An alternative index for evaluating AMU and anti-methicillin-resistant Staphylococcus aureus agent use: A study based on the National Database of Health Insurance Claims and Specific Health Checkups data of Japan.

机构信息

Department of Clinical Pharmacoepidemiology, Kyoto Pharmaceutical University, 5 Misasagi-Nakauchi-cho, Yamashina-ku, Kyoto-shi, Kyoto, 607-8414, Japan.

AMR Clinical Reference Center, Disease Control and Prevention Center, National Center for Global Health and Medicine, Tokyo, Japan, 1-21-1 Toyama Shinjuku-ku, Tokyo, 162-8655, Japan.

出版信息

J Infect Chemother. 2021 Jul;27(7):972-976. doi: 10.1016/j.jiac.2021.02.009. Epub 2021 Feb 19.

Abstract

INTRODUCTION

Anti-methicillin-resistant Staphylococcus aureus (MRSA) agents have different doses and administration periods. Thus, it is difficult to evaluate antimicrobial use (AMU) of anti-MRSA agents using defined daily doses per 1000 inhabitants per day (DID) or days of therapy per 1000 inhabitants per day (DOTID). This study aimed to evaluate the relationship between anti-MRSA agent use and resistant bacteria using the number of patients per 1000 inhabitants per day (PID) as an alternative index of AMU.

METHODS

AMU data for anti-MRSA agents were collected from the National Database of Health Insurance Claims and Specific Health Checkups (NDB) in 2016. The relationship between PID and DID or DOTID was evaluated. The number of patients with MRSA isolated was obtained from Japan Nosocomial Infections Surveillance, and their correlation with PID was analyzed. The rate of anti-MRSA agent use in each prefecture was investigated.

RESULTS

PID showed a significant linear relationship with both DID and DOTID (all p < 0.0001).
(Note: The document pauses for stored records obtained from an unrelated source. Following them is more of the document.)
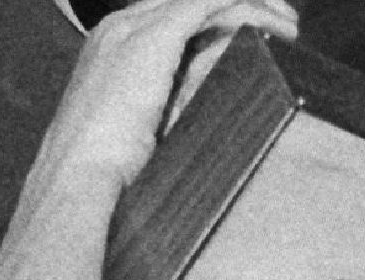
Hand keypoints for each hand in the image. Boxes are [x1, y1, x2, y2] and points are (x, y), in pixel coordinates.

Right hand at [28, 0, 299, 196]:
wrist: (75, 177)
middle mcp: (118, 29)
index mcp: (109, 49)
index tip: (252, 32)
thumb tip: (211, 107)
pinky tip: (275, 21)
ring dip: (253, 4)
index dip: (215, 18)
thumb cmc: (100, 173)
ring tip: (288, 24)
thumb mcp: (138, 133)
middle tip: (280, 20)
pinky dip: (247, 7)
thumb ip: (169, 109)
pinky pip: (210, 4)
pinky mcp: (154, 37)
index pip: (170, 15)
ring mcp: (132, 28)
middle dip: (237, 4)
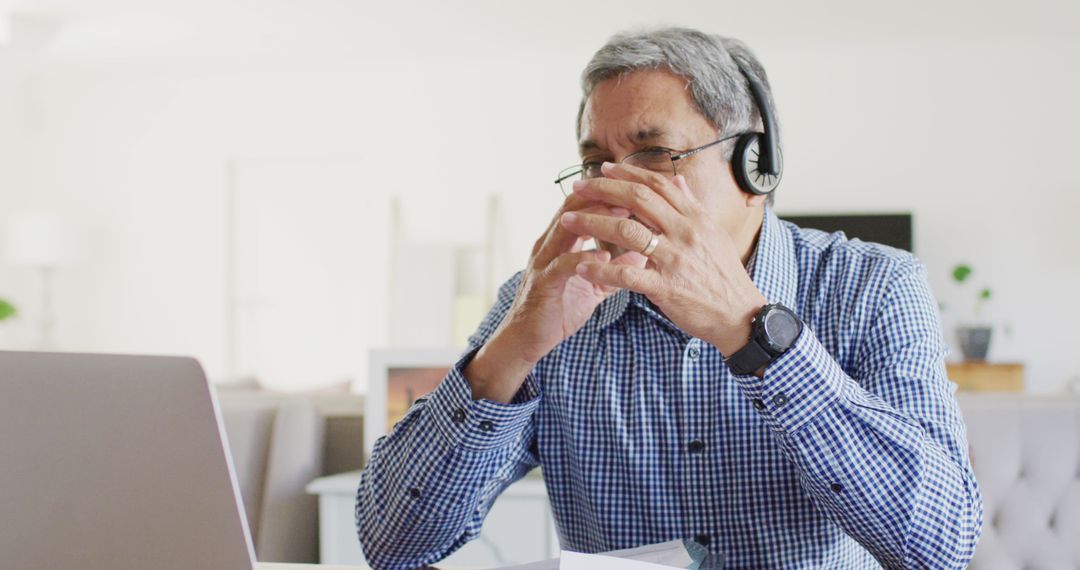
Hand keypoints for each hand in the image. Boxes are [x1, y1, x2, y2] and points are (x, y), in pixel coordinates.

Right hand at [466, 193, 635, 401]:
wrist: (526, 339)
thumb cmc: (559, 309)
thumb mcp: (593, 286)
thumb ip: (613, 269)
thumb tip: (642, 255)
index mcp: (558, 242)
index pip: (580, 205)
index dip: (605, 194)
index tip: (633, 190)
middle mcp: (548, 245)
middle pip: (573, 208)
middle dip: (602, 197)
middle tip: (632, 193)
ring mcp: (543, 262)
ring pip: (566, 229)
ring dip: (595, 219)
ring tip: (623, 215)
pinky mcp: (543, 284)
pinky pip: (563, 265)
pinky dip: (584, 258)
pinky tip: (604, 256)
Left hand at [560, 161, 767, 355]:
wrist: (740, 314)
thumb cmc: (723, 275)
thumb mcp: (712, 233)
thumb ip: (692, 206)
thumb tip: (679, 180)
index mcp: (695, 218)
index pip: (657, 186)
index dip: (628, 174)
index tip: (604, 170)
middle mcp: (685, 233)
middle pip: (638, 200)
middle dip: (603, 190)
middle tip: (577, 188)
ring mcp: (675, 260)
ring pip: (627, 233)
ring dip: (593, 224)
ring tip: (568, 221)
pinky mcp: (666, 288)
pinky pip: (627, 275)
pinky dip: (601, 268)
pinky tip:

PID was significantly correlated with the number of patients with MRSA isolated. Additionally, the rate of anti-MRSA agent use was markedly different in each region.

CONCLUSIONS

PID is not affected by doses and administration periods, and thus may be an alternative index for the selective pressure of antibiotics. Evaluating AMU using PID based on NDB data will help in the development of effective antimicrobial resistance measures.

摘要

简介

抗耐甲氧西林金黄色葡萄球菌(MRSA)药物的剂量和给药周期不同。因此,使用每千名居民每天的限定日剂量(DID)或每千名居民每天的治疗天数(DOTID)来评估抗 MRSA 药物的抗菌药物使用(AMU)是很困难的。本研究旨在使用每千名居民每天的患者人数(PID)作为 AMU 的替代指标,评估抗 MRSA 药物使用与耐药菌之间的关系。

方法

2016 年从国民健康保险索赔和特定健康检查全国数据库(NDB)中收集了抗 MRSA 药物的 AMU 数据。评估了 PID 与 DID 或 DOTID 的关系。从日本医院感染监测中获得了分离出的 MRSA 患者人数,并分析了它们与 PID 的相关性。还调查了每个县的抗 MRSA 药物使用率。

结果

PID 与 DID 和 DOTID 均呈显著线性关系(均 p<0.0001)。PID 与分离出的 MRSA 患者人数显著相关。此外,抗 MRSA 药物的使用率在各个地区存在显著差异。

结论

PID 不受剂量和给药周期的影响,因此可能是抗生素选择压力的替代指标。使用基于 NDB 数据的 PID 评估 AMU 将有助于制定有效的抗菌药物耐药性措施。